Ребенок волнуется. Он, конечно, скорее всего не понимает, ну или не очень понимает, о чем речь. Несколько раз он коротко вдыхает ртом, как будто собираясь что-то сказать, но так ничего и не говорит, ловя взглядом то лицо матери, то лицо отца, то вообще что-то постороннее.

– В своем завещании Каддафи призвал сторонников продолжать сопротивление, – говорит отец.

– Правильно! – неожиданно и громко выпаливает ребенок.

Мать вздрагивает, отец сурово и удивленно смотрит на сына.

– Ешь, пожалуйста, и не встревай во взрослые разговоры, – одергивает сына мать. Она специально одергивает ребенка первой, чтобы муж увидел, что меры приняты и военное вмешательство не нужно. Пусть лучше ребенок немного подуется на нее, чем услышит что-то куда более внушительное от отца. Она боится гнева мужа не меньше, чем сын. Она знает, что во время серьезных разговоров его лучше не отвлекать. То, что сделал сын, – всего лишь дурачество. Но сейчас именно это может стать причиной вооруженного конфликта.

Ребенок смотрит в тарелку, муж ничего не говорит. Ей это удалось.
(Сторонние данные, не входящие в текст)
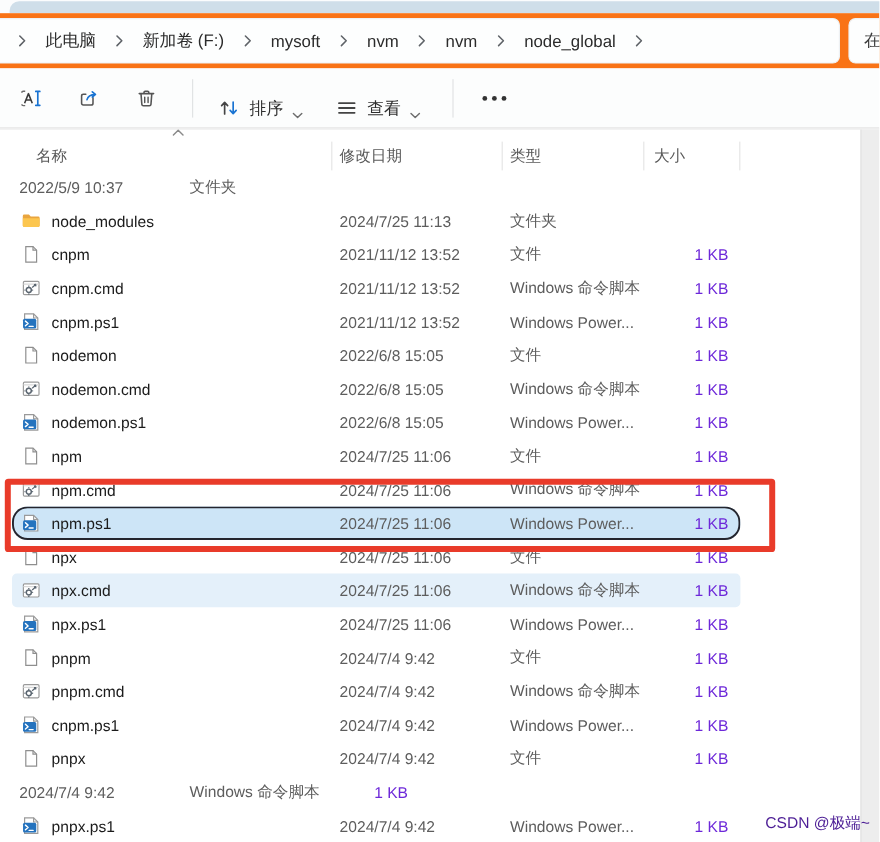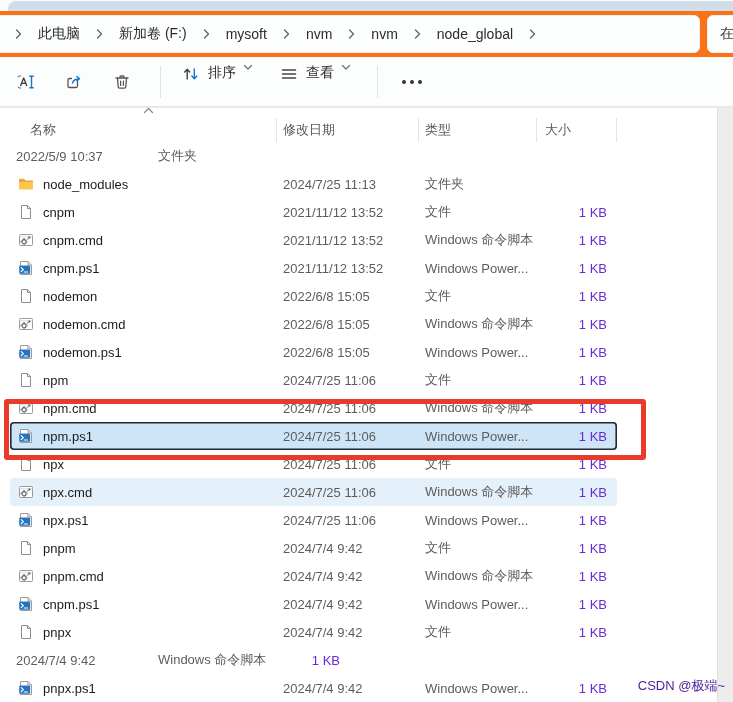--- a/index.html
+++ b/index.html
@@ -33,7 +33,7 @@
   }
   .tb-btn{width:40px;height:36px;display:flex;align-items:center;justify-content:center;border-radius:5px;margin-right:8px;}
   .tb-sep{width:1px;height:32px;background:#e1e3e4;margin:0 10px;}
-  .tb-group{display:flex;align-items:flex-start;gap:7px;padding:0 10px;height:36px;border-radius:5px;margin-right:6px;}
+  .tb-group{display:flex;align-items:flex-end;gap:7px;padding:0 10px;height:36px;border-radius:5px;margin-right:6px;}
   .tb-label{font-size:14px;color:#2e2e2e;white-space:nowrap;}
   .tb-more{display:flex;align-items:center;justify-content:center;width:40px;height:36px;border-radius:5px;margin-left:4px;}
   

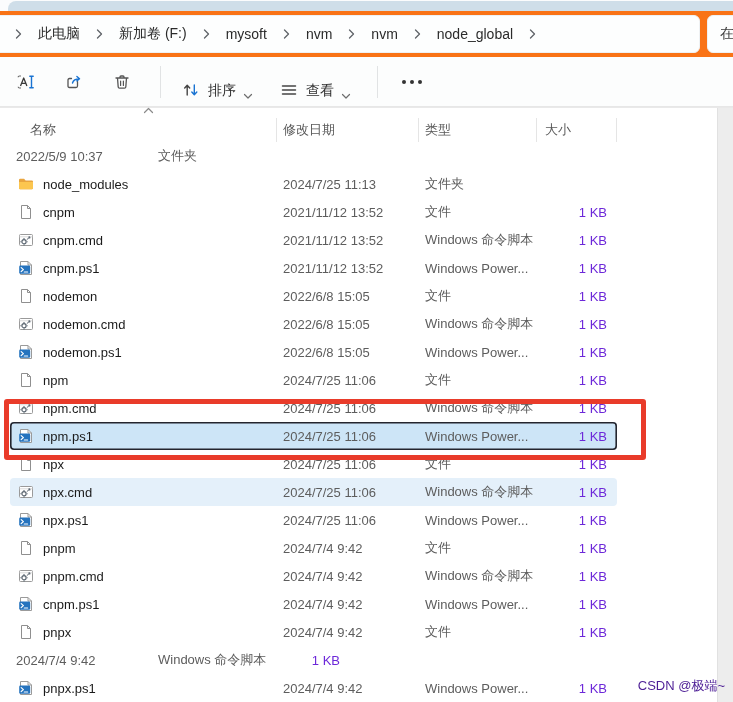--- a/index.html
+++ b/index.html
@@ -53,7 +53,7 @@
   .row .cdate{width:142px;box-sizing:border-box;padding-left:6px;color:#5d5d5d;}
   .row .ctype{width:118px;box-sizing:border-box;padding-left:6px;color:#5d5d5d;white-space:nowrap;overflow:hidden;}
   .row .csize{width:80px;box-sizing:border-box;padding-right:10px;text-align:right;color:#6d28d9;}
-  .row.selected{background:#cde5f7;box-shadow:inset 0 0 0 1.6px #24252e;}
+  .row.selected{background:#cde5f7;box-shadow:inset 0 0 0 1.6px #24252e;border-radius:13px;}
   .row.hover{background:#e4f0fa;}
   
   .scroll-gutter{position:absolute;left:717px;top:108px;width:16px;height:594px;background:#ededed;border-left:1px solid #e1e1e1;box-sizing:border-box;}

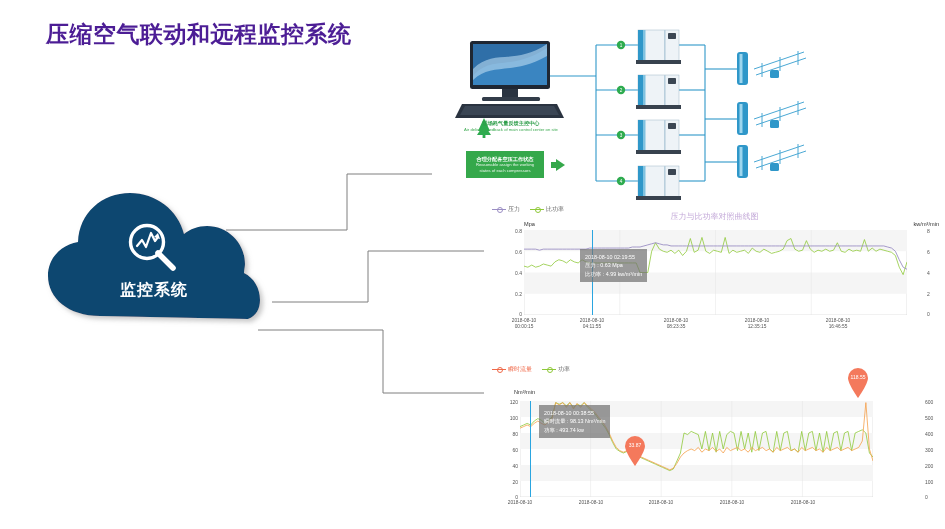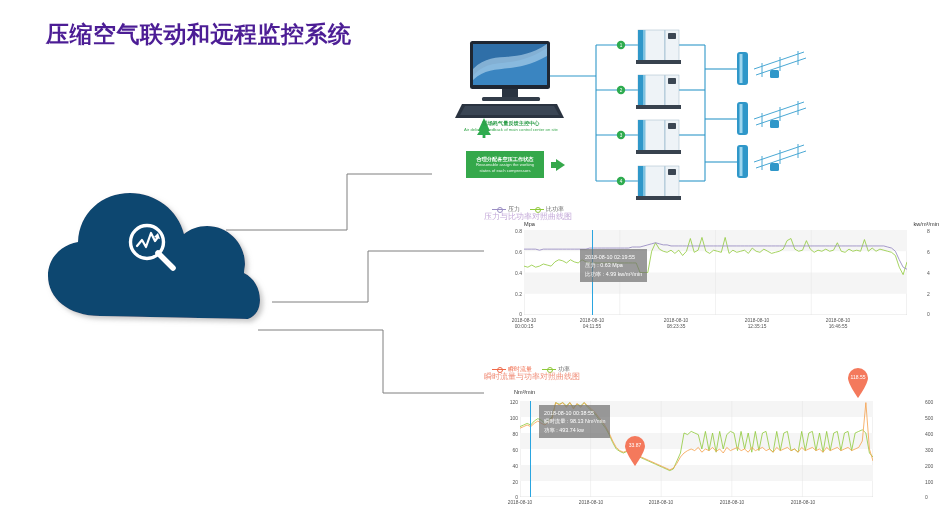--- a/index.html
+++ b/index.html
@@ -181,6 +181,7 @@
   .chart-title {
     position: absolute;
     width: 100%;
+    text-align: center;
     font-size: 8px;
     top: 8px;
   }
Военный конфликт в Ливии может как угодно влиять на российскую и даже мировую экономику, на ситуацию на Ближнем Востоке в целом. Но он никак не должен влиять на ситуацию в их семье.

Россия, конец октября, в старом парке возле их дома на деревьях еще остались последние желтые листья. В выходные можно будет всем вместе пойти гулять.

Муж сбился с мысли. Он что-то говорил, а ему не дали досказать. Теперь это так и останется внутри него. Минутная подавленность сменяется раздраженностью. Ему нужно на что-то переключиться. Но он может сменить лишь тему, не настроение.

Она разливает чай. Терпкая ароматная индийская заварка. Муж угрюмо уставился в стол. Ребенок громко звенит ложкой, размешивая сахар. Еще один резкий звук. Отец молча поворачивается к сыну.

Ему не нравится, как готовит жена. Еда у нее получается какой-то безликой, если так вообще можно сказать о еде. Вот и сегодня – обычная рыба под майонезом. Рыба всегда – просто рыба, овощи – просто овощи, хлеб она покупает уже нарезанный. Приготовление занимает минимум времени. Кухня даже не успевает пропитаться запахом – все готовится и съедается крайне быстро. Потом моется посуда – и все. Никакого священнодейства, никакого ритуала. Есть в готовке что-то древнее, языческое. Но это не про их дом. Майонеза и полуфабрикатов в древние времена не было.

Пока жена заканчивает приготовления, он отвлекается на сына, удивленно и сосредоточенно разглядывающего что-то за окном. Сначала он не понимает, куда смотрит ребенок, но потом его взгляд падает на расцвеченные вечерними огнями облака, полностью заслонившие небо. Теперь они смотрят на одно и то же. Ребенок не понимает, почему небо светится, хотя должно быть темно – поздний вечер октября.

– Это от фонарей. От машин, от окон, – говорит отец. Неужели его сын заметил это впервые? Почему это не удивило его вчера, позавчера, неделю назад? Все остальное становится неважным.